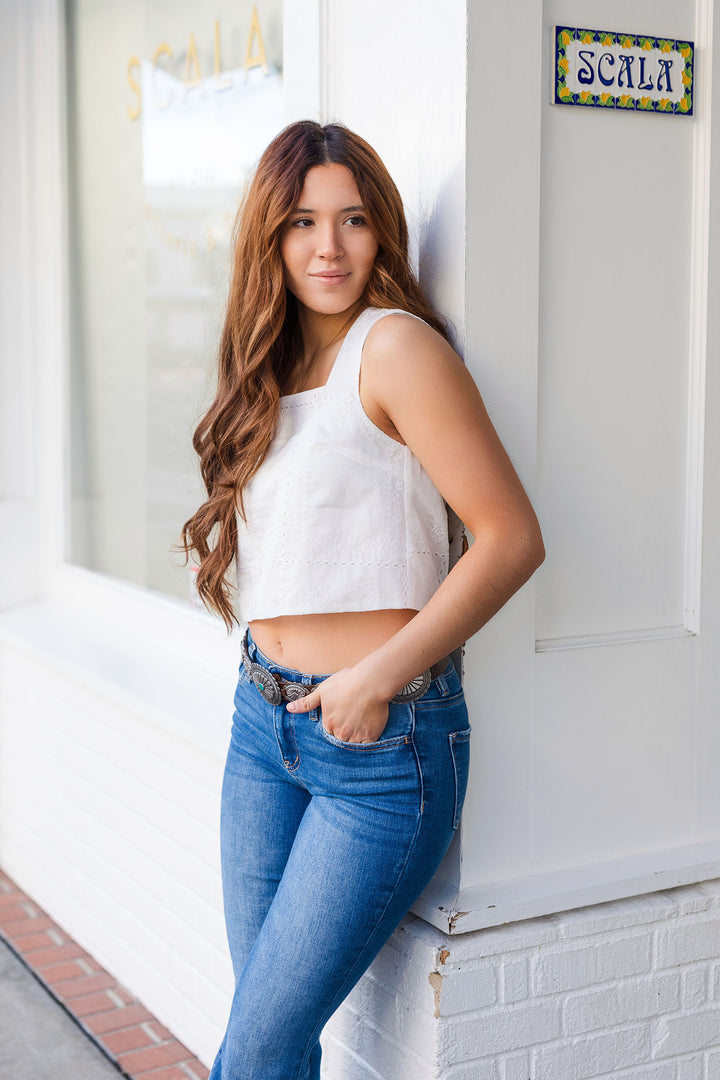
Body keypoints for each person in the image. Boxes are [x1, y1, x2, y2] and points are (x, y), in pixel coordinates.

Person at [180, 119, 545, 1080]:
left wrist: (379, 676)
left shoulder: (395, 350)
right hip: (262, 726)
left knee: (253, 1055)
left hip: (379, 746)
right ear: (271, 237)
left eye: (351, 220)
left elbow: (511, 539)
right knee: (274, 1040)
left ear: (382, 231)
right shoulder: (266, 371)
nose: (328, 247)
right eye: (301, 222)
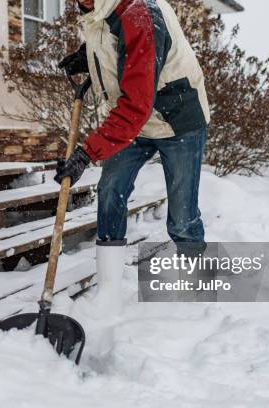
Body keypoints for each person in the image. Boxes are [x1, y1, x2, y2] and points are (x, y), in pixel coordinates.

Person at [55, 0, 210, 312]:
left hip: (176, 121)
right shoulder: (102, 9)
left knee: (182, 213)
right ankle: (110, 289)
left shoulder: (141, 15)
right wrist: (90, 56)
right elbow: (117, 44)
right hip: (135, 123)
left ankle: (194, 289)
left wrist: (87, 154)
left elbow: (136, 103)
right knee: (111, 190)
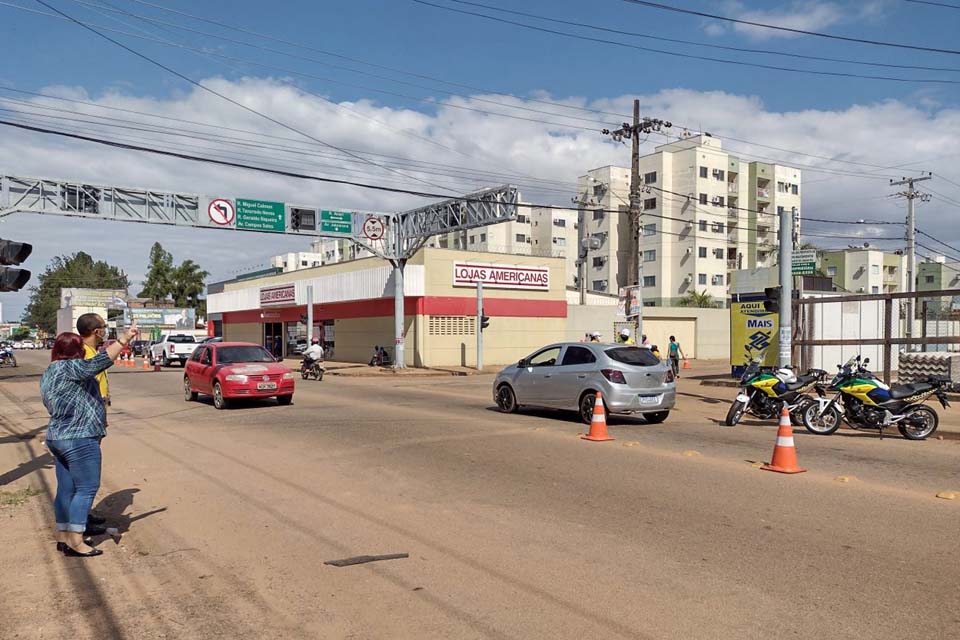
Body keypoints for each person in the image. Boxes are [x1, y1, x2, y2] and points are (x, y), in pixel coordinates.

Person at [40, 321, 139, 557]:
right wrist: (125, 339)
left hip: (58, 436)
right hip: (79, 438)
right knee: (86, 488)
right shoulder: (71, 367)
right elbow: (101, 361)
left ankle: (64, 534)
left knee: (67, 488)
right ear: (75, 351)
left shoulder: (50, 370)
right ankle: (76, 540)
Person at [76, 313, 112, 533]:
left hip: (96, 417)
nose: (105, 331)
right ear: (96, 331)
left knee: (84, 477)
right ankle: (80, 524)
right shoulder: (84, 353)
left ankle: (84, 515)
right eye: (104, 327)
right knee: (85, 479)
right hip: (87, 421)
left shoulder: (92, 351)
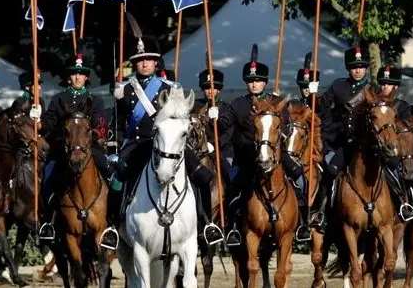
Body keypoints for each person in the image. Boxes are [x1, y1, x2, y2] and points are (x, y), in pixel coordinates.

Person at [109, 35, 224, 247]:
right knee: (117, 179)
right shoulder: (123, 90)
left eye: (149, 60)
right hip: (137, 143)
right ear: (135, 63)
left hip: (168, 143)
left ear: (156, 63)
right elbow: (117, 123)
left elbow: (182, 119)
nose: (144, 64)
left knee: (204, 176)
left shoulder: (171, 88)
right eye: (140, 60)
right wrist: (114, 149)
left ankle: (206, 223)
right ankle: (113, 227)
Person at [311, 48, 413, 232]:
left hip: (370, 146)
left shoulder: (375, 90)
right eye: (354, 67)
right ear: (348, 68)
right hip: (345, 143)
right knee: (330, 172)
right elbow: (322, 106)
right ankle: (320, 213)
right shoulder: (338, 86)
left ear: (366, 69)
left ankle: (403, 205)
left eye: (361, 66)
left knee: (391, 170)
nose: (358, 70)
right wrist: (313, 94)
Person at [213, 44, 310, 244]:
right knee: (233, 187)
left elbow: (286, 127)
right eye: (250, 81)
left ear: (264, 82)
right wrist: (214, 117)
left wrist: (282, 133)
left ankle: (302, 224)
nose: (254, 84)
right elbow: (224, 125)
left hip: (275, 155)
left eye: (258, 80)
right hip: (247, 156)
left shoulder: (277, 102)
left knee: (300, 180)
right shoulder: (238, 104)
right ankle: (233, 229)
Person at [30, 54, 111, 242]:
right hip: (62, 150)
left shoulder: (94, 99)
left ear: (86, 77)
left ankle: (112, 223)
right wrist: (38, 120)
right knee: (47, 181)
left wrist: (95, 136)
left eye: (81, 74)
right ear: (69, 77)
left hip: (89, 149)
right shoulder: (59, 99)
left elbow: (100, 123)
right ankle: (48, 223)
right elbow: (49, 124)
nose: (77, 77)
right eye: (74, 74)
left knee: (110, 174)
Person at [378, 66, 413, 216]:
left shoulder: (402, 106)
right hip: (376, 149)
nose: (385, 86)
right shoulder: (373, 106)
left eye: (388, 83)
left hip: (397, 150)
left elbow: (405, 132)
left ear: (395, 87)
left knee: (409, 168)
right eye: (383, 83)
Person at [193, 67, 234, 187]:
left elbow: (229, 133)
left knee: (229, 174)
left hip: (220, 150)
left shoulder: (226, 108)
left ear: (219, 90)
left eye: (214, 88)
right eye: (207, 88)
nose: (210, 91)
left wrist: (215, 144)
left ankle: (231, 200)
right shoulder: (195, 106)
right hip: (198, 150)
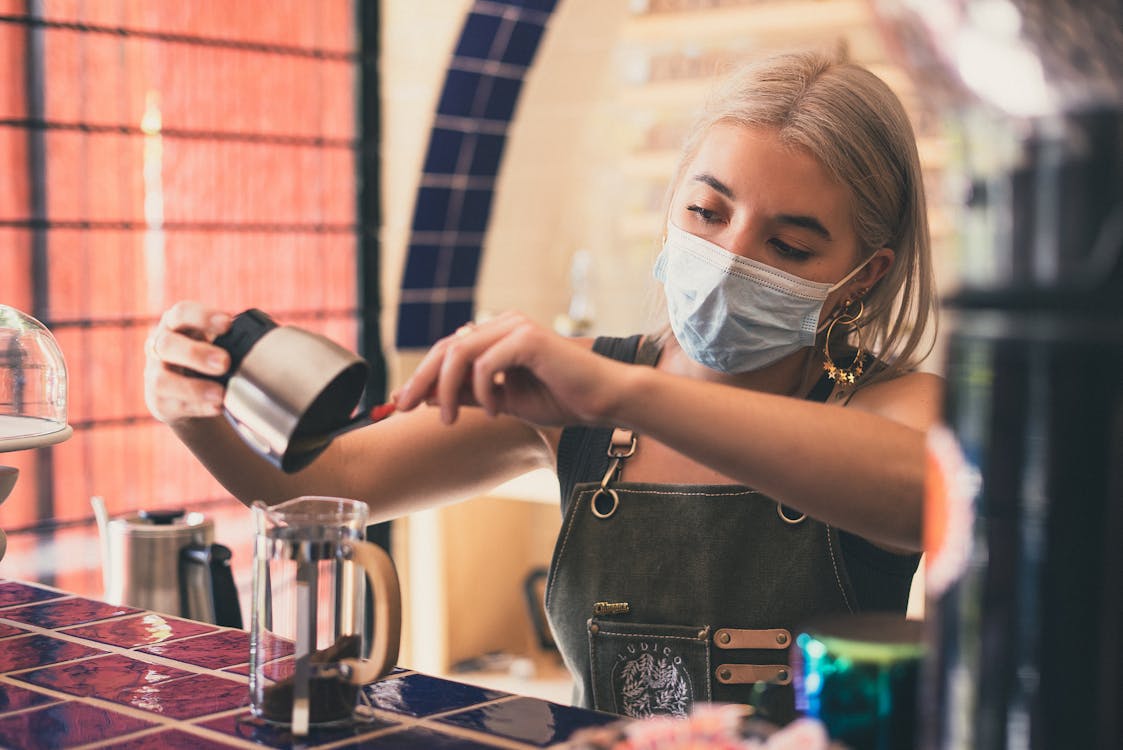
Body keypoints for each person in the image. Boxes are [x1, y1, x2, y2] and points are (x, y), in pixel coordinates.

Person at [144, 50, 941, 722]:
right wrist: (195, 415)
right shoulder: (579, 399)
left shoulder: (886, 407)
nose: (731, 257)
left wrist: (623, 393)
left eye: (790, 246)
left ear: (862, 279)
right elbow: (322, 485)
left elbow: (920, 491)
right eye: (705, 211)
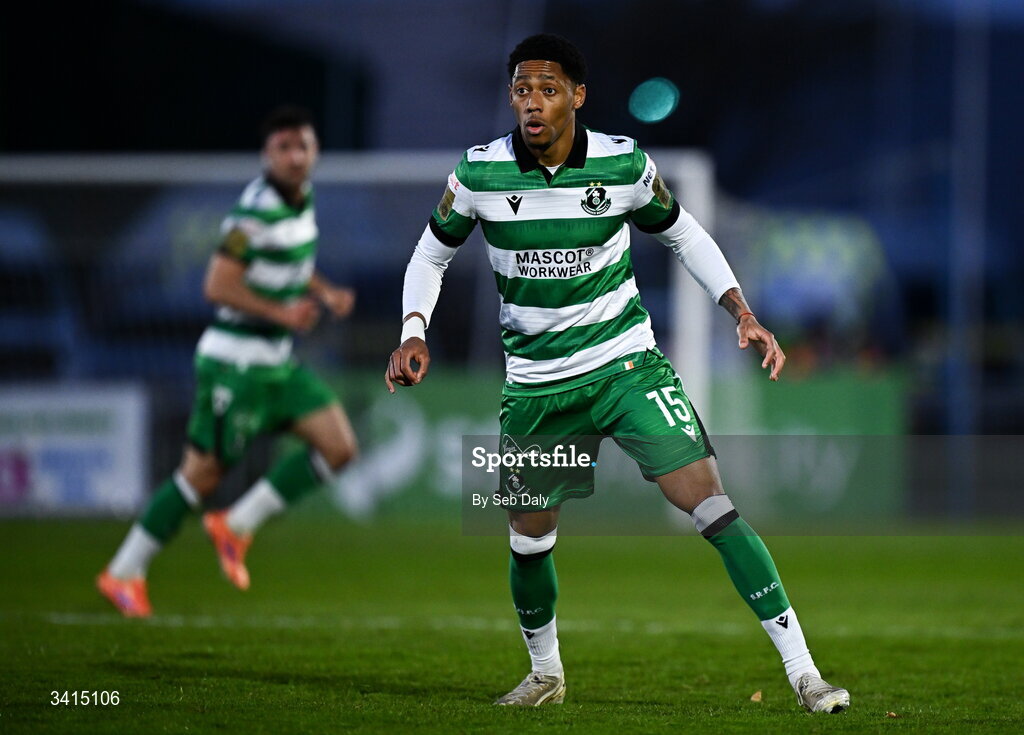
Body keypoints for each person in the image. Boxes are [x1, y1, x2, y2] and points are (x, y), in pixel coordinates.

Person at [385, 35, 850, 713]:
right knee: (528, 536)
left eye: (547, 90)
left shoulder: (624, 163)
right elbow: (430, 255)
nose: (532, 103)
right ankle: (545, 673)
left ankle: (805, 673)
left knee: (710, 503)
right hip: (537, 386)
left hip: (624, 366)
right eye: (522, 90)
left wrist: (741, 310)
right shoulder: (480, 173)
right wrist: (413, 330)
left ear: (577, 96)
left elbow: (683, 233)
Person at [98, 106, 358, 617]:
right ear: (266, 155)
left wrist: (324, 291)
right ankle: (123, 571)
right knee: (201, 476)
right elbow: (217, 284)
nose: (295, 156)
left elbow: (289, 262)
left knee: (339, 448)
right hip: (234, 363)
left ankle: (235, 525)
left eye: (303, 146)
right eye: (283, 147)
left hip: (276, 362)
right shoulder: (250, 215)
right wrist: (282, 313)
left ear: (315, 152)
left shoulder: (303, 198)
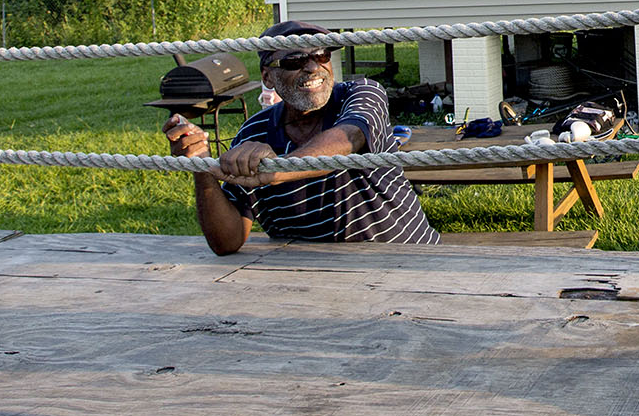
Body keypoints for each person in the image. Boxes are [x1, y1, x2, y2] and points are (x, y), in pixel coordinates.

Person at [163, 20, 439, 255]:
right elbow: (227, 241)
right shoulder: (253, 133)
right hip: (308, 275)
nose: (312, 68)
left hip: (407, 256)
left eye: (321, 56)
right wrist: (201, 167)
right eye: (295, 60)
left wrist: (276, 171)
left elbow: (348, 138)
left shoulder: (363, 93)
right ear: (268, 77)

• Task to carry out:
Where pictures appear, drop them, and reproduce exactly only the lines running from the beginning of the data to the line that contains "right knee: (111, 190)", inclusive.

• Answer:
Body keypoints for each person in the image. Boxes are [x1, y1, x2, y2] and points are (x, y), in pixel coordinates.

Person at [180, 119, 545, 1080]:
left wrist: (379, 676)
left shoulder: (395, 350)
right hip: (262, 726)
left knee: (253, 1055)
left hip: (379, 746)
right ear: (271, 237)
left eye: (351, 220)
left elbow: (511, 539)
right knee: (274, 1040)
left ear: (382, 231)
right shoulder: (266, 371)
nose: (328, 247)
right eye: (301, 222)
Body keypoints for each person in the image. Boxes are [x1, y1, x2, y2] and points are (x, y), in pixel coordinates.

Person at [55, 0, 210, 312]:
left hip: (176, 121)
right shoulder: (102, 9)
left knee: (182, 213)
right ankle: (110, 289)
left shoulder: (141, 15)
right wrist: (90, 56)
right elbow: (117, 44)
right hip: (135, 123)
left ankle: (194, 289)
left wrist: (87, 154)
left elbow: (136, 103)
right knee: (111, 190)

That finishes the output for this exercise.